Chef Dan Barber, famous for his tasting menus at Blue Hill and Blue Hill Stone Barns (in New York), seems to agree. “We will not be returning to normal even when we’re allowed to,” Barber told Time. “The idea that people are going to be spending money in restaurants is preposterous. We’re headed for an enormous recession.”

The word “preposterous” suggests the utterly absurd — and we might discover that the “new normal” seems to be lifted straight from the pages of science fiction … or was that George Orwell?
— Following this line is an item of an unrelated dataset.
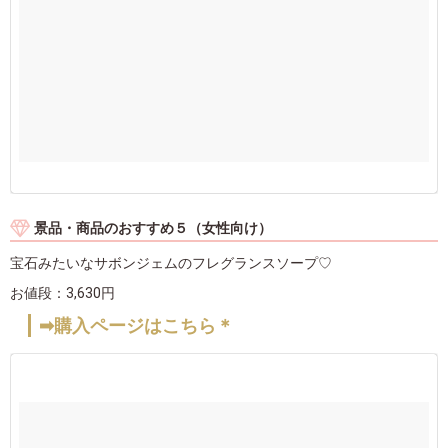
景品・商品のおすすめ５（女性向け）
宝石みたいなサボンジェムのフレグランスソープ♡
お値段：3,630円
➡購入ページはこちら＊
(The) possible new normal for the U.S. is already underway in areas that experienced COVID-19 before North America, such as China. There, restaurateur Jean-Georges Vongerichten reopened his businesses in Shanghai and Guangzhou at the end of March. “When you walk into the restaurant, it’s all government rules — there are a lot of restrictions,” says Vongerichten. “Taking the temperature from all the chefs, taking temperature from the customers as well; no table bigger than four, spaced six to eight feet between tables. Nobody touches money, so people go to an app for the restaurant on their phone, the waiter just brings wine, water, and food.
“It’s very limited, restricted, but it seems to be working,” Vongerichten says. Business in China is back about 40 or 50 percent, he estimates. But the strangest change is the sound: Nobody talks to anybody, and it’s deathly quiet in the dining room.
“I hope we don’t have to do all that here [in the U.S.],” says Vongerichten. “I’d prefer not to open like that… it’s a very different model now.”